The maximum duration of this contract is six months; which may be extended up to further six months, if provided for in the applicable collective agreement.

– Occasional situations.

An exception are fixed-term contracts for occasional and foreseeable situations of short and limited duration.

These can be concluded for a maximum of 90 – but non-consecutive in total – days per year.

This provision addresses causes that, despite their foreseeability, have a short and limited duration (e.g. hiring additional employees for „Black Friday“).

Temporary substitution of employees with return guarantee.

New conditions for contracts for the temporary replacement of employees with a return guarantee are set.
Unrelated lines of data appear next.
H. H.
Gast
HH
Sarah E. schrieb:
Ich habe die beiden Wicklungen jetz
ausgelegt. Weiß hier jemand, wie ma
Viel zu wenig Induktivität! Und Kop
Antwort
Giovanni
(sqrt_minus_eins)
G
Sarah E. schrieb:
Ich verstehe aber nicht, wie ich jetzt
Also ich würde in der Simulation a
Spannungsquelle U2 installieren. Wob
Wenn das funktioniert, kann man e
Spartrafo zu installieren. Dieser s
These require a more precise description of the causes and the name of the employee to be substituted (e.g. in the case of parental leave).

– Compensation in the event of termination due to the expiry of the agreed period.

The law states that upon termination of the contract, the employee is entitled to compensation equal to the amount that would result from the payment of twelve days‘ salary for each year of employment, or to the amount defined in a special regulation that may be applicable.

This does not apply to training contracts and fixed-term contracts due to temporary representation of an employee.

 

3. Collective Agreements.

With regard to the applicable collective agreements, following changes should be highlighted:

  • Full „ultra activity“ of collective agreements. This means that collective agreements are automatically extended after the expiry of their intended period of validity, without any time limit, until they are replaced by new ones.
  • The sectoral collective agreement takes precedence over a company agreement.
  • In the case of subcontracting agreements, the collective agreement of the sector of the main company is applied. A company agreement shall only apply if it provides for better salary conditions.

 

 4. Temporary workforce reduction programmes (ERTE).

 After the experience of the corona pandemic, the procedure for Temporary workforce reduction programmes (Expedientes de Regulación Temporal de Empleo) is also reformed.

The new law strengthens the use of this possibility to temporarily suspend employment contracts in order to avoid mass dismissals.

Among other regulations, some deadlines of the procedure are shortened, and individual employees can be sent to short-time work or taken back from it more quickly as needed.

Furthermore, the temporary suspension of employment contracts due to an governmental order has now also been provided as a reason for applying for short-time work.

 

This labour law reform still has to be approved by the Spanish Parliament. Let’s see what the outcome will be.